疎遠になっても友達じゃなくなるわけじゃない。そうかな、そうだといい。どんなに落ち込んだって、もう別れは済ませてしまったし、私は明日にはこの街から出ていくから、今更仕方のない事だけど。
ふと、高校生が携帯を見てから言った。
「後、二十秒。……あ、バスが来るまでね? もう十八」
「……見えるまでですか? それとも、ここに停まるまで?」
私も携帯を取り出して時間を確認する。予定時刻までは後少し余裕があった。
「……見えるまででいい?」
三、二、一、
「ふふ、見えないですね」
腰を浮かして道路の先を見てもバスの影が見えないのを確認する高校生を見て、思わず笑い声が漏れる。

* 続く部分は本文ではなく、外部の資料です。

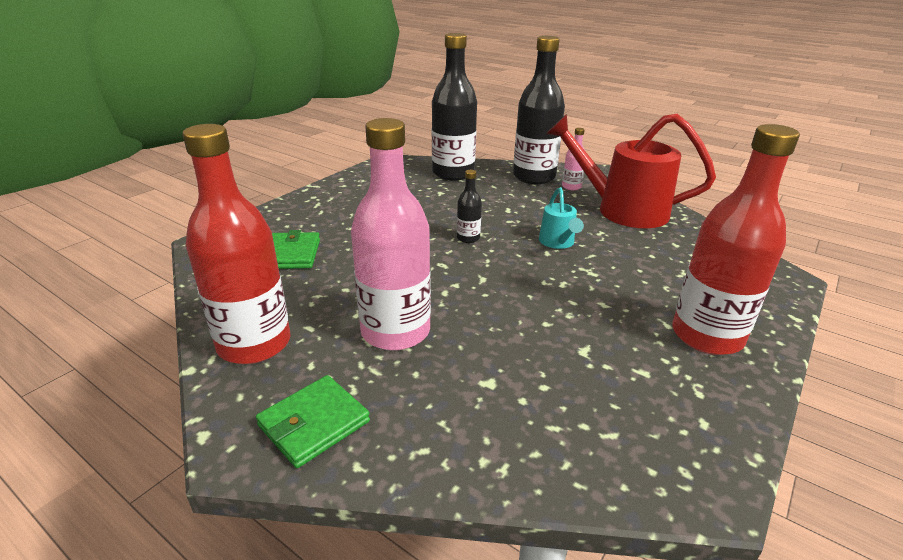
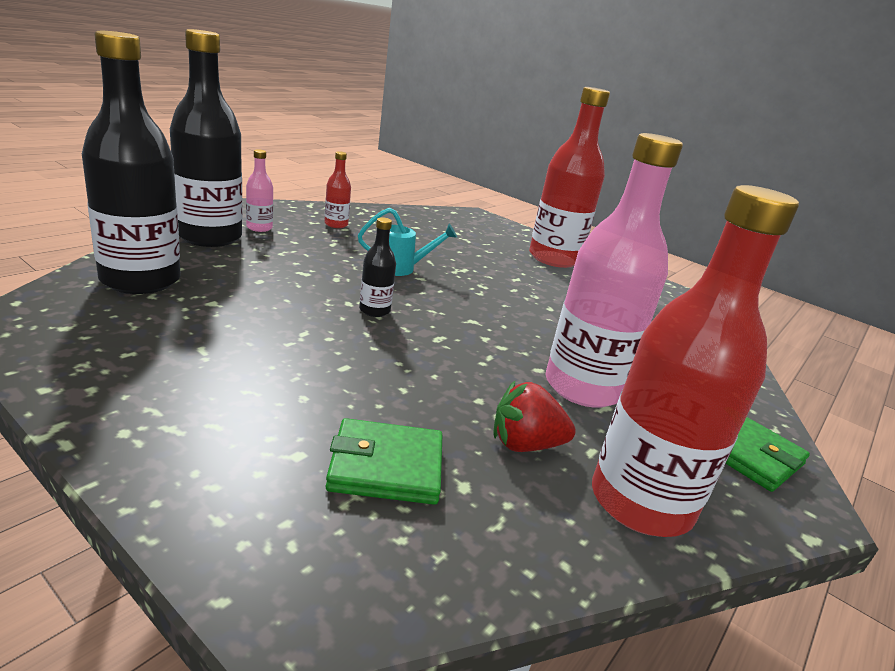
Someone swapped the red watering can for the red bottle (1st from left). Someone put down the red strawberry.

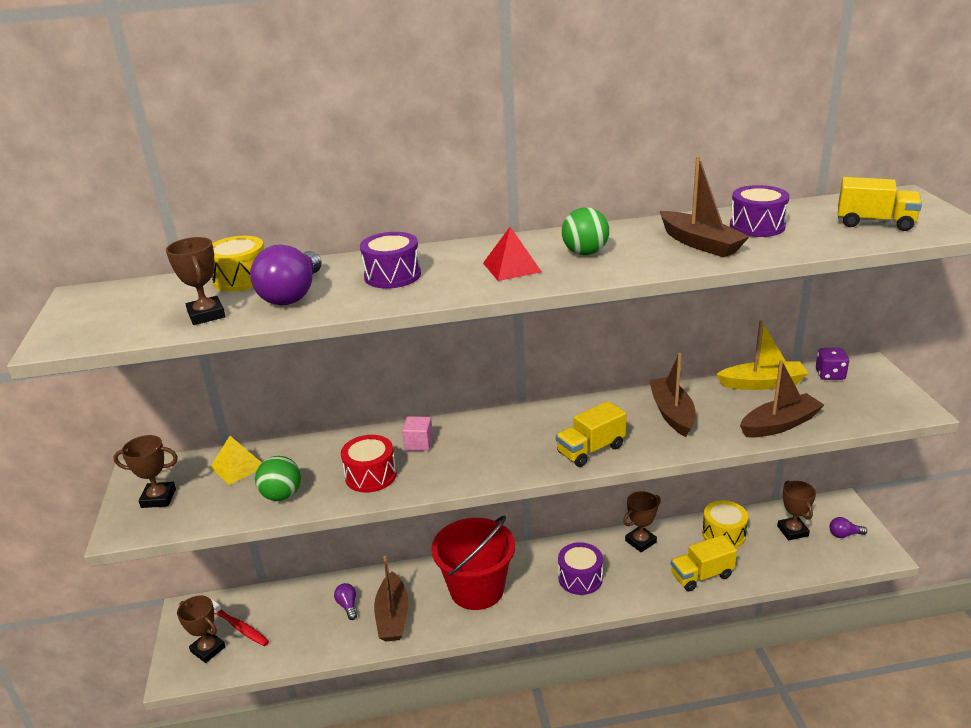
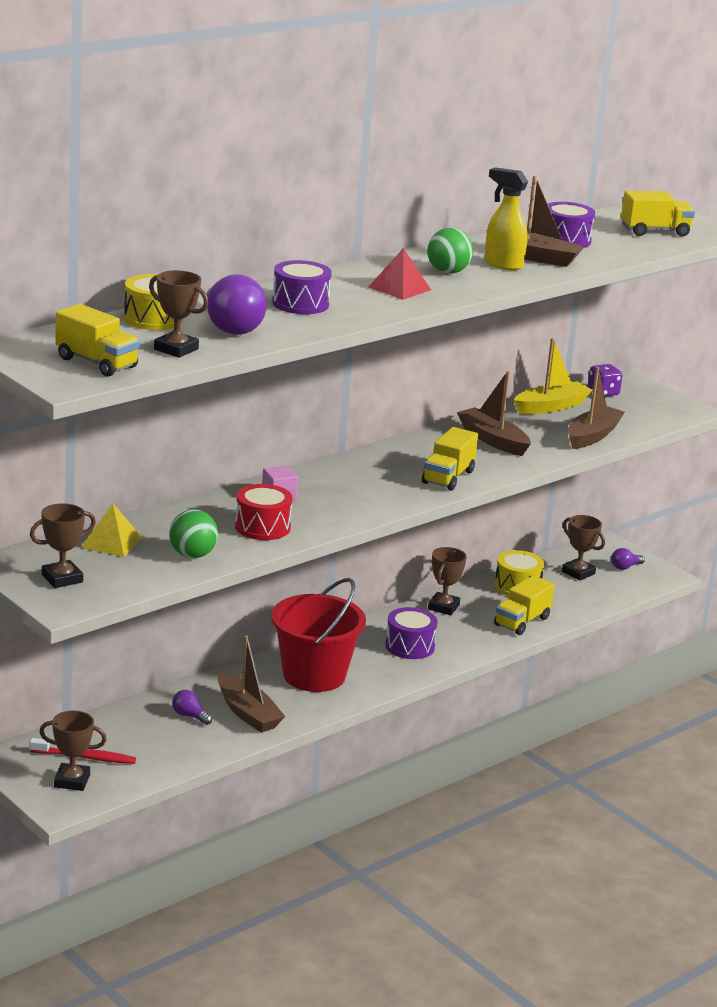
Someone put down the yellow spray bottle. Someone put down the yellow truck (1st from left).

「あれ、可笑しいな、アイツ、測り間違えたな……って、今来たかぁ……」
高校生が浮かした腰を下げた時、遠くから雨の音に混じってエンジン音が響き、バスが雨の中をゆっくりと進んでくるのが見えて来た。
「惜しかったですね。後十秒程でした」
携帯を操作しながら残念がる高校生に言う。
「まぁ、結果オーライだったから良し。またね、中学三年生」
バスの停車と同時にブザー音が響き、扉が開いた。
「また、会う事は多分ないですよ。……先輩」
私はそう言って、高校生より先にバスの中へと入った。
バスの中は学生達でそれなりに埋まっていて、バスが動き出してから高校生を目で探して見ても見つける事が出来なかった。
一言、伝えるのを忘れていた。
でも、多分また会う事はないだろうと思う。次に会う時はまた、初対面だろう。私と高校生は友達でも知り合いでもない他人なんだから。
バスの中、ラジオから聞こえる声が梅雨の雨が、もうすぐ過ぎ去るらしいと、見えもしない天気予報図を指し示しながら言っていた。